Table 8 Scoreboard showing anomaly detection results of HTM and cLSTM on v1.1 of NAB. FP stands for the data points that were detected as errors by HTM and cLSTM, but they were not in the labeled anomalies. TP stands for the data points that were detected as errors by the methods and were labeled as anomalies

6.4.4 Computational cost

In this investigation, we calculated the computational time, particularly considering the computational requirements of the detection and correction components, which involve training and forecasting using SARIMA. As a result, an extra computational overhead is incurred in addition to the time taken for LSTM learning (refer to Table 9). These experiments were conducted on a machine equipped with an i7 processor featuring 6 CPU cores @ 2.60 GHz and 16 GB of RAM.

Table 9 Average of additional time needed for one time-series reconstruction (in seconds)

cLSTM incorporates a meta-learner during the detection process, which leads to a longer computational time compared to LSTM. This accounts for the extra time needed by cLSTM over LSTM, as demonstrated in Table 9. The table displays the average additional time required by cLSTM compared to LSTM. These timings correspond to those observed during the experiments conducted in this paper.

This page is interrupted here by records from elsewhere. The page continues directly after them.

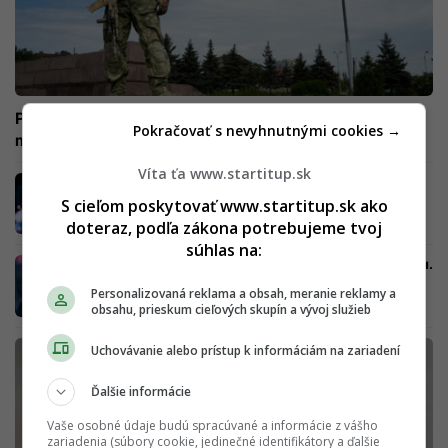
Partizáni už čakajú v Chersone len na jedno. Všetko však
Pokračovať s nevyhnutnými cookies →
môže byť inak, ako sa na prvý pohľad javí
Víta ťa www.startitup.sk
Putinovi kamaráti utekajú. Kremeľ ohlásil
stanné právo v anektovaných častiach
S cieľom poskytovať www.startitup.sk ako
doteraz, podľa zákona potrebujeme tvoj
súhlas na:
Anexia okupovaných častí Ukrajiny je realitou.
Putin prehovoril na „ceremónii“
Personalizovaná reklama a obsah, meranie reklamy a
obsahu, prieskum cieľových skupín a vývoj služieb
Uchovávanie alebo prístup k informáciám na zariadení
Ďalšie informácie
Vaše osobné údaje budú spracúvané a informácie z vášho
zariadenia (súbory cookie, jedinečné identifikátory a ďalšie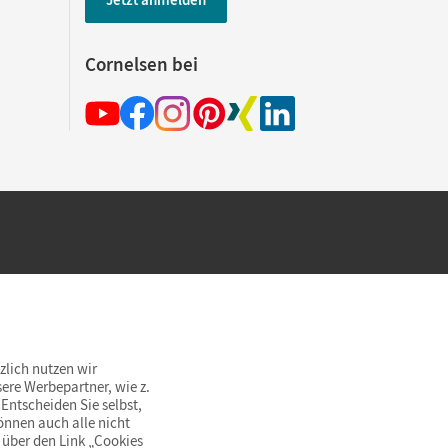
Cornelsen bei
hland beim Kauf im Cornelsen Onlineshop.
rsandkostenfrei innerhalb Deutschlands
zlich nutzen wir
ere Werbepartner, wie z.
Entscheiden Sie selbst,
önnen auch alle nicht
 über den Link „Cookies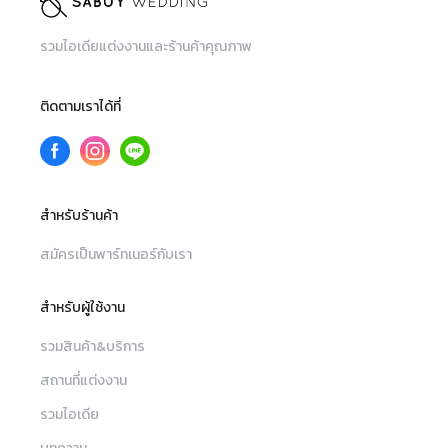
รวมไอเดียแต่งงานและร้านค้าคุณภาพ
ติดตามเราได้ที่
สำหรับร้านค้า
สมัครเป็นพาร์ทเนอร์กับเรา
สำหรับผู้ใช้งาน
รวมสินค้า&บริการ
สถานที่แต่งงาน
รวมไอเดีย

7 Limitations and future works

One of the main limitations of cLSTM, rooted in its read & write machine learning (RW-ML) framework, is the computational overhead associated with its reliance on a meta-learner during the detection process. This component is computationally expensive as it requires fine-tuning to find the optimal orders. Future research could explore alternative methods, such as incorporating gating mechanisms directly into the LSTM cell architecture, to mitigate this computational burden and replace the meta-learner. Additionally, optimizing the correction component by integrating optimization search algorithms could enhance the efficiency of data correction processes and prevent the model from making incorrect corrections. Furthermore, investigating the model’s generalization capability across diverse datasets, enhancing the interpretability of cell states dynamics (CSD), and adapting cLSTM to dynamic environments are all promising avenues for future research. Improvements in these areas could further enhance the applicability and democratization of machine learning within the RW-ML paradigm.

8 Conclusions

Recurrent neural networks often face challenges due to data quality issues that impact their learning process. To bolster their resilience and tackle these challenges, the common approach involves using data preprocessing techniques. Alternatively, one can adjust the data during the learning phase to address emerging problems. In our research, we introduce a novel approach named corrector long short-term memory (cLSTM), which leverages the cell states within the LSTM model. Cell states dynamics empowers cLSTM to recognize learning issues and adapt the input data accordingly. This is facilitated by a meta-learner that predicts these states. We verified the effectiveness of cLSTM by conducting comprehensive comparisons with the standard LSTM using the M4 and NAB datasets. The outcomes unequivocally demonstrate that cLSTM enhances the learning process by addressing learning issues occurring in the cell states dynamics. Throughout the study, cLSTM outperforms LSTM, especially in improving forecasting accuracy when LSTM struggles with errors. Moreover, comparisons with both HTM and cLSTM on the NAB dataset highlight cLSTM’s potential to improve data quality, especially in identifying anomalies. To conclude, our findings highlight cLSTM’s ability to enhance forecasting accuracy, potentially transforming the learning paradigm from read-only to read-and-write models. An interesting direction for future exploration is to investigate if similar improvements can be applied to other neural network architectures beyond LSTM.